“One has to be in the same place every day, watch the dawn from the same house, hear the same birds awake each morning, to realize how inexhaustibly rich and different is sameness.” Taoist Philosopher Chuang TZU
A sage reminder and words of hope in the midst of a global pandemic. As I contemplate these verses, I reflect on my morning routine of waking and climbing the ladder to our cupola for a few yoga stretches, journal writing and meditation. The ladder is called a monk’s ladder as it is created in the style of each step, left and right, being at a different level. The cupola sits at the top of our geodesic dome home and in this way, I am sitting on the roof of our house in an enclosed space with windows in all directions. This daily journey to the top brings me comfort in its sameness and grounds me in this new day.
Through this circle of windows, I look east across the ravine out our front door to the rising sun. I look south to the stately elder birch tree and to the road winding out to eventually meet Hwy 65. I look west to the last remaining oak tree clumps holding a squirrel nest, then let my gaze move beyond our neighbors’ home and back yard to the bank of trees on the other side of the Rum River and to where the setting sun will appear later in the day. Finally, I move to the north with a meandering look following the banks of the river while watching for the eagles who like to fly down to our house and either circle our home or continue on down the river.
The windows, the sunrise, the sunset, and the river are present every day when I arrive with each day totally new in its sameness; the sunrise and then sunset show themselves in their daily dependability but different in their reds, yellows, oranges and maybe a hint of lavender or a simple greyness; the air is moving or calm or whipping and whistling; the earth is green or brown or white with snow or covered in deer tracks or filled with dandelions, lilacs, and hydrangeas; the river is full and flowing fast or shallow and slow with the contours shifting just a bit with the level of the water.

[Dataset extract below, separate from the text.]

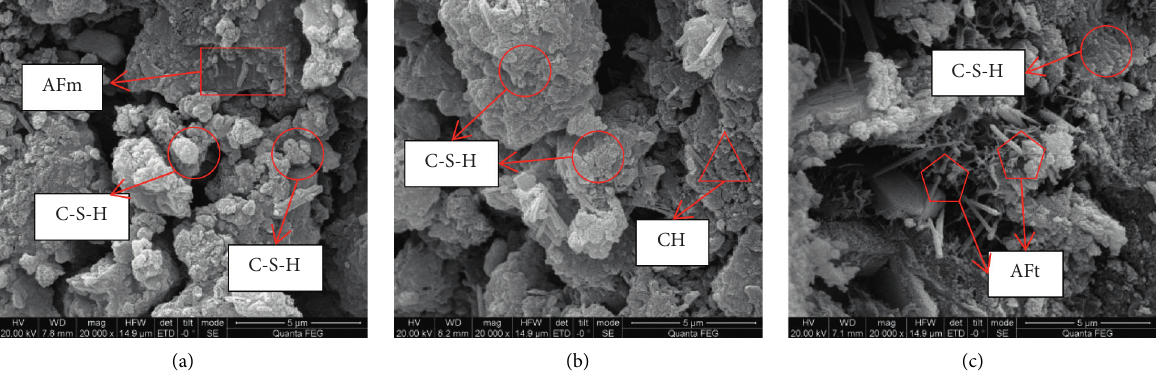
Figure 7: The micromorphology of ordinary cement materials at different curing ages. (a) Curing for three days, (b) curing for seven days, and (c) curing for sixty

My pen moves on paper and new words arise each day with varying emotions, thoughts, reflections and gratitude’s. In meditation the breath I rely on might feel slow or rapid as I settle in and my thoughts might act like monkeys flying from limb to limb or resting like a floating lily pad.
I look out of the same window and can tell the time of year by the slant of the sun and how it reflects on the trees beyond the river. I can see how the wind will alter this day and what it might do to the temperature. I can see what damage the deer have wreaked in the garden and reflect on the changes this brings to all the work we have put forth. I observe the cardinal pairs with ever surprising awe as they show in their jaunty coats, striking against the new snow on the hardy spruce.
We did not realize a year ago that sameness is what that year and this new year would bring to us, day after day, and that this experience of sameness could bring us such riches. The day to day ordinary is not always what we want to live in as some days bring forth so much struggle within us to stay grounded and aware that we would rather be able to jump in the car and make a run for it. It is a comfort to know that this experience of my world is available to me if I make myself available to it. If I pause and look. If I breathe and open my eyes.
Challenging doesn’t come close to describing the pain of these times for so many in our communities and in our world, testing us to the depths of our resilience. I and many have the luxury of staying home and waiting in place but that has its own struggles as well as it challenges our emotions, our psychological reserves, our social needs. Rather than being bored by the smallness of our lives while sheltering in our homes far longer than ever imagined, we can begin to explore our environment like reading a favorite book for the second or third time, different with each reading, finding something I had not understood or felt in the same way, allowing it to surprise me, challenge me, and open me to what I need to see or to learn. We might then, within our own story, find a new way of seeing something as if for the first time. A new perception, awareness, or insight into this one life I am living. This is my life. It looks different and it feels different and it has taken quiet and slow living to see it, but I am alive and breathing and filled with the richness of this moment. All so familiar, abundant and alive.